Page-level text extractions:
══════════════════════════════
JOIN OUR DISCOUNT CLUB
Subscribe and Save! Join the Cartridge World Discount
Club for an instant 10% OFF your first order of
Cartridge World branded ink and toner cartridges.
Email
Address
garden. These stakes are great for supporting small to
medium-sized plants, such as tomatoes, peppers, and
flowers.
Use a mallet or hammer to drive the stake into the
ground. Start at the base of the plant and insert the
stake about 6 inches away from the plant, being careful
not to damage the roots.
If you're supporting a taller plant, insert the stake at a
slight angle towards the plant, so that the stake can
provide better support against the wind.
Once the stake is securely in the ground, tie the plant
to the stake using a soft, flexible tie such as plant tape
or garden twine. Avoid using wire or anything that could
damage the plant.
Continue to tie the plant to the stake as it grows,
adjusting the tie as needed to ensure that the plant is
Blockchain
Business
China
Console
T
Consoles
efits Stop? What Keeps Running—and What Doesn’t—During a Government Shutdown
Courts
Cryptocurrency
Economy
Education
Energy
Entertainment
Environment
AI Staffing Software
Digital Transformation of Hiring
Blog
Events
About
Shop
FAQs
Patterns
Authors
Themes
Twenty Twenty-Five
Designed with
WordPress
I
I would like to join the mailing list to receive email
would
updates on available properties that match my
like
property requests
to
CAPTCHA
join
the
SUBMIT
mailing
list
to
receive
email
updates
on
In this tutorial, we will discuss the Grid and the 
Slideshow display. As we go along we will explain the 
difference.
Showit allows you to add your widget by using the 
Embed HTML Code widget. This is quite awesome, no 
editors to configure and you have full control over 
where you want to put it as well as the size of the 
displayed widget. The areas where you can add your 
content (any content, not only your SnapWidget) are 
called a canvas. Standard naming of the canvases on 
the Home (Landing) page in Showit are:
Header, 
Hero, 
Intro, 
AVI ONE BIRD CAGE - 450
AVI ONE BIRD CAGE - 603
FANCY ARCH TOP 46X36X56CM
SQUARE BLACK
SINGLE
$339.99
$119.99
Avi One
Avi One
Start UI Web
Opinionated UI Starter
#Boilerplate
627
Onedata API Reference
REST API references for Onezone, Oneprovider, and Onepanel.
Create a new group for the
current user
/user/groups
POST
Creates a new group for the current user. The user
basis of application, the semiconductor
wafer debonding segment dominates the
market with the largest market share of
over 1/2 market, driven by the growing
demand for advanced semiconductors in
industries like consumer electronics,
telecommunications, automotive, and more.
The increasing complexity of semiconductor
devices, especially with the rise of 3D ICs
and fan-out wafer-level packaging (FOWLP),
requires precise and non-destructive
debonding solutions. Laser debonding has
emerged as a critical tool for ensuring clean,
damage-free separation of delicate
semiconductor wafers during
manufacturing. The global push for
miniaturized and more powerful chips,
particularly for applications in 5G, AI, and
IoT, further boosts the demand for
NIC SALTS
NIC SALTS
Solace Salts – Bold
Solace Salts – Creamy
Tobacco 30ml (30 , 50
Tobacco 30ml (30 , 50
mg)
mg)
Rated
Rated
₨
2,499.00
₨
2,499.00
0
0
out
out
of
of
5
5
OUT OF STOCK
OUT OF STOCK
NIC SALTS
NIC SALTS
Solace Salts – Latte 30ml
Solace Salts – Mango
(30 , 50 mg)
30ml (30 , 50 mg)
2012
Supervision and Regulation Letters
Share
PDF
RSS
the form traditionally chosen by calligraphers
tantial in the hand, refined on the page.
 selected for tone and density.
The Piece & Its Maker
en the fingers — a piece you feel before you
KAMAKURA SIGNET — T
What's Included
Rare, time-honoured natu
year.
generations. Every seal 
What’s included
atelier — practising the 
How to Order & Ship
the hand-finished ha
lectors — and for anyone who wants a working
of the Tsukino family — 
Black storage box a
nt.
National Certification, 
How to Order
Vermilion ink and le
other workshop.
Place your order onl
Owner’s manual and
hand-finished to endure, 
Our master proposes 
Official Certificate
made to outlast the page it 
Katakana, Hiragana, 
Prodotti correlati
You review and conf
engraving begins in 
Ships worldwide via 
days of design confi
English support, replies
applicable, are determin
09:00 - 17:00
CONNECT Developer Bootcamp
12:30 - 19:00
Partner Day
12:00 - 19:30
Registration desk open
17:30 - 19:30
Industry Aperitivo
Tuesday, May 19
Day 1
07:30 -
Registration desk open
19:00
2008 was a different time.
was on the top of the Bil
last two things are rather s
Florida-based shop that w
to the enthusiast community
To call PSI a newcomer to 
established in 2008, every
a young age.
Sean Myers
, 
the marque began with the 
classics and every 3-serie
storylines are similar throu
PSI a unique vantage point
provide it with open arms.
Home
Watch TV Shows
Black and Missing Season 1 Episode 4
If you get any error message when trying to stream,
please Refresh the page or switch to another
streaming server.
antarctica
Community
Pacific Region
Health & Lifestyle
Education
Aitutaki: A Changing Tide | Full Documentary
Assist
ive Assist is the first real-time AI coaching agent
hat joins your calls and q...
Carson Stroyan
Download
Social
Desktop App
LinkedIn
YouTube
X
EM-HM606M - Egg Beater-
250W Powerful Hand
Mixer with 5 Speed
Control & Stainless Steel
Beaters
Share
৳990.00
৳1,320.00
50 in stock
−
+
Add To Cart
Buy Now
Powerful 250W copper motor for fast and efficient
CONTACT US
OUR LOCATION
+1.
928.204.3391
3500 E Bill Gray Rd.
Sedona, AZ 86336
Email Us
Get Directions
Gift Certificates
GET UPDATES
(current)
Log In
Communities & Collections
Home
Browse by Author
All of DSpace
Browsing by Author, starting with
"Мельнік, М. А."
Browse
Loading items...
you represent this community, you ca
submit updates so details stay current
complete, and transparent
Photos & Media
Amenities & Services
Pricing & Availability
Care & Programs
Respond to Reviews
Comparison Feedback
══════════════════════════════
| YOUR GOAL |
Substitute "string" for "twine" in the lines running from the start of the records through the line containing "damage the plant.", and give those lines again with nothing else changed.

| RESPONSE BELOW |
JOIN OUR DISCOUNT CLUB
Subscribe and Save! Join the Cartridge World Discount
Club for an instant 10% OFF your first order of
Cartridge World branded ink and toner cartridges.
Email
Address
garden. These stakes are great for supporting small to
medium-sized plants, such as tomatoes, peppers, and
flowers.
Use a mallet or hammer to drive the stake into the
ground. Start at the base of the plant and insert the
stake about 6 inches away from the plant, being careful
not to damage the roots.
If you're supporting a taller plant, insert the stake at a
slight angle towards the plant, so that the stake can
provide better support against the wind.
Once the stake is securely in the ground, tie the plant
to the stake using a soft, flexible tie such as plant tape
or garden string. Avoid using wire or anything that could
damage the plant.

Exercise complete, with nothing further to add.